Request 1: Copy the records word for word, starting at their first line and stopping after the line that contains "12: (350, 319)". Leave the pictures out.
-- START OF Selected text --
Diaspora means the scattering or dispersion of a group of people to anywhere else in the world. Its history dates back to when the Jews were forcibly expelled and scattered after their captivity in Babylon. In terms of numbers, the Filipino Diaspora at 11 million now outnumbers the original Jewish Diaspora. Each year, the Philippines is sending out more than a million to work abroad through its overseas employment program. Every hour, some 100 migrant workers leave the Philippines. Overseas Filipinos are typically doctors, accountants, IT professionals, engineers, technicians, entertainers, teachers, nurses, seamen, military servicemen, domestic helpers and caregivers.
It is scandalous that the government encourages this! And appalling that we have countrymen who think life overseas is better than here. Especially doctors.
I thought people may be interested in reading America is in the Heart. It is the story of the migrant Filipino in a foreign land. Bulosan's book was published in 1946 and based on his own experiences as a migrant worker in US farms in the 1930s-40s.
-- END OF Selected text --
-- START OF Material shown --
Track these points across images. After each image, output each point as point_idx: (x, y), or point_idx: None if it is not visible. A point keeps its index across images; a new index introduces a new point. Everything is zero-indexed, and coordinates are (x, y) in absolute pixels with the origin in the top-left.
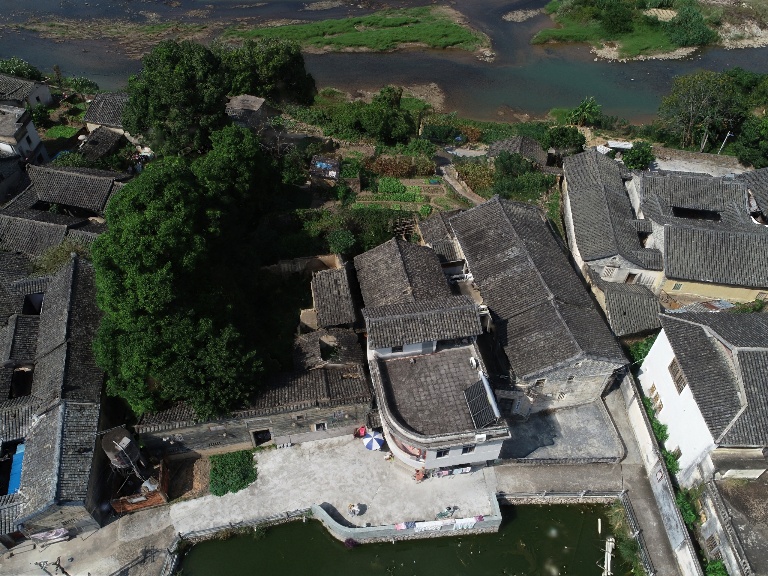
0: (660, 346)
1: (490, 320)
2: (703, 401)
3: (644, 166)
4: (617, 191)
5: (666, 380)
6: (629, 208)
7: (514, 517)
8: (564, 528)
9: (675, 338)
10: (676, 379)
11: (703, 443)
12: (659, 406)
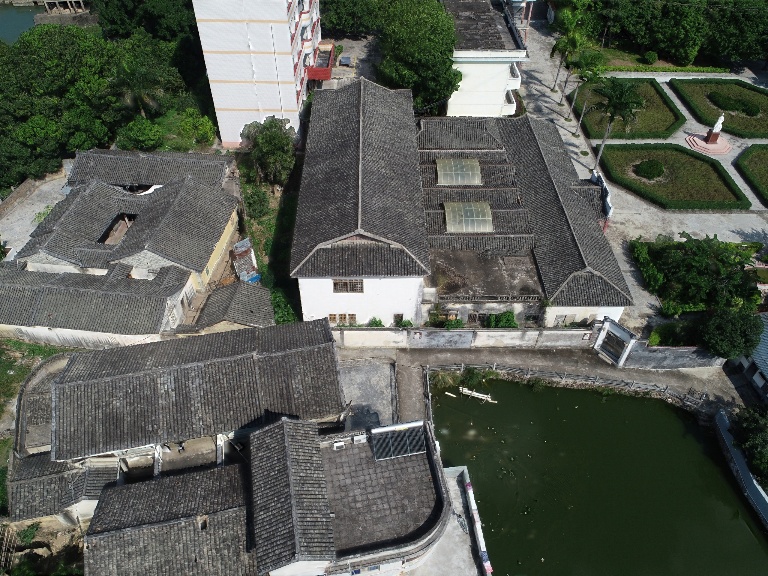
0: (310, 291)
1: (232, 441)
2: (392, 271)
3: (2, 250)
4: (51, 278)
5: (341, 300)
6: (86, 275)
7: (449, 462)
8: (455, 422)
9: (323, 271)
10: (349, 290)
11: (414, 289)
12: (350, 319)
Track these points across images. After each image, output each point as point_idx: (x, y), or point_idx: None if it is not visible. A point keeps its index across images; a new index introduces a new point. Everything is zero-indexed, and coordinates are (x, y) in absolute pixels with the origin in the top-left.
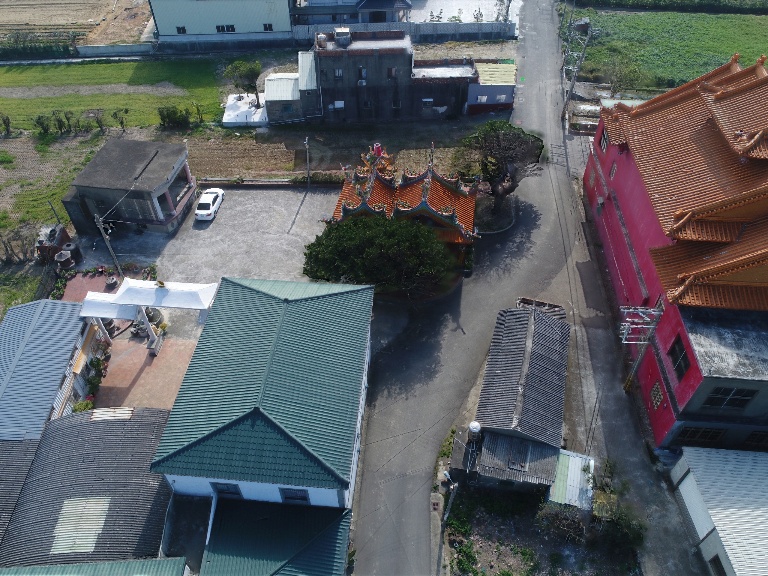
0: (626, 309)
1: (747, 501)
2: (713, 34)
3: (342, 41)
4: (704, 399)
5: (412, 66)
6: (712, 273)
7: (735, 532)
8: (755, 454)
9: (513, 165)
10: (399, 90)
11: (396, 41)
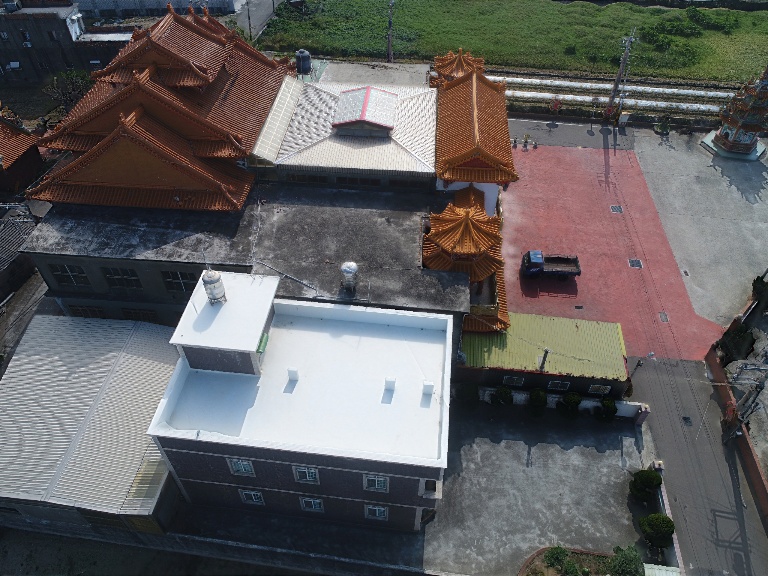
0: (1, 205)
1: (46, 350)
2: (416, 12)
3: (9, 7)
4: (52, 276)
5: (70, 30)
6: (62, 174)
7: (17, 371)
8: (84, 319)
9: (71, 108)
10: (66, 52)
11: (61, 8)
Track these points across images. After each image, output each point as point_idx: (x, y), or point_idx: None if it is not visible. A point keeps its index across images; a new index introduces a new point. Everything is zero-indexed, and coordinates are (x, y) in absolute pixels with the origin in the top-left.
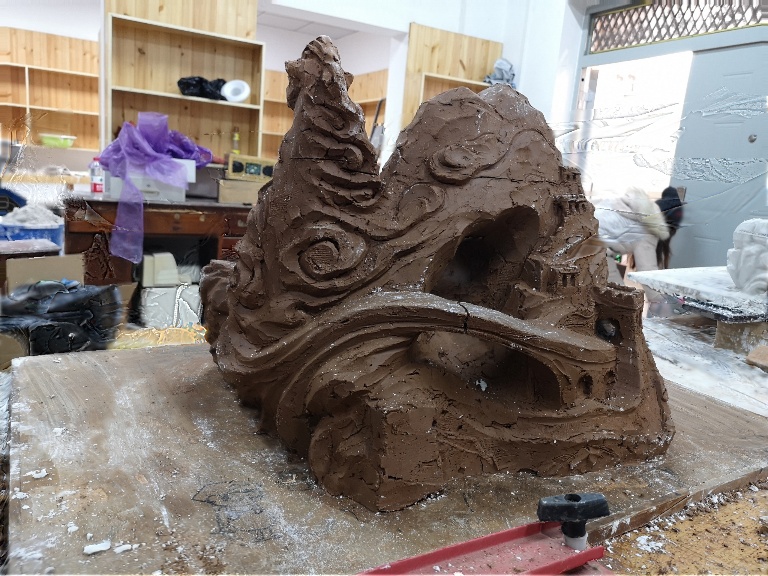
-- END OF Material shown --
Request 2:
Answer these questions from the text on the Filipino Diaspora:
(a) How large is the Filipino Diaspora, according to the text?
(b) About how many migrant workers leave the Philippines every hour?
(c) In what year was America is in the Heart published?

Correct answer 1:
Track these points across images. After each image, output each point as point_idx: (x, y), or point_idx: None if it is not visible. A point keeps its index across images; a new index introduces a new point. Everything is zero-indexed, and coordinates are (x, y) in absolute pixels with the origin in the top-left.
0: (660, 346)
1: (490, 320)
2: (703, 401)
3: (644, 166)
4: (617, 191)
5: (666, 380)
6: (629, 208)
7: (514, 517)
8: (564, 528)
9: (675, 338)
10: (676, 379)
11: (703, 443)
12: (659, 406)
0: (310, 291)
1: (232, 441)
2: (392, 271)
3: (2, 250)
4: (51, 278)
5: (341, 300)
6: (86, 275)
7: (449, 462)
8: (455, 422)
9: (323, 271)
10: (349, 290)
11: (414, 289)
12: (350, 319)

Correct answer 2:
(a) 11 million
(b) Some 100
(c) 1946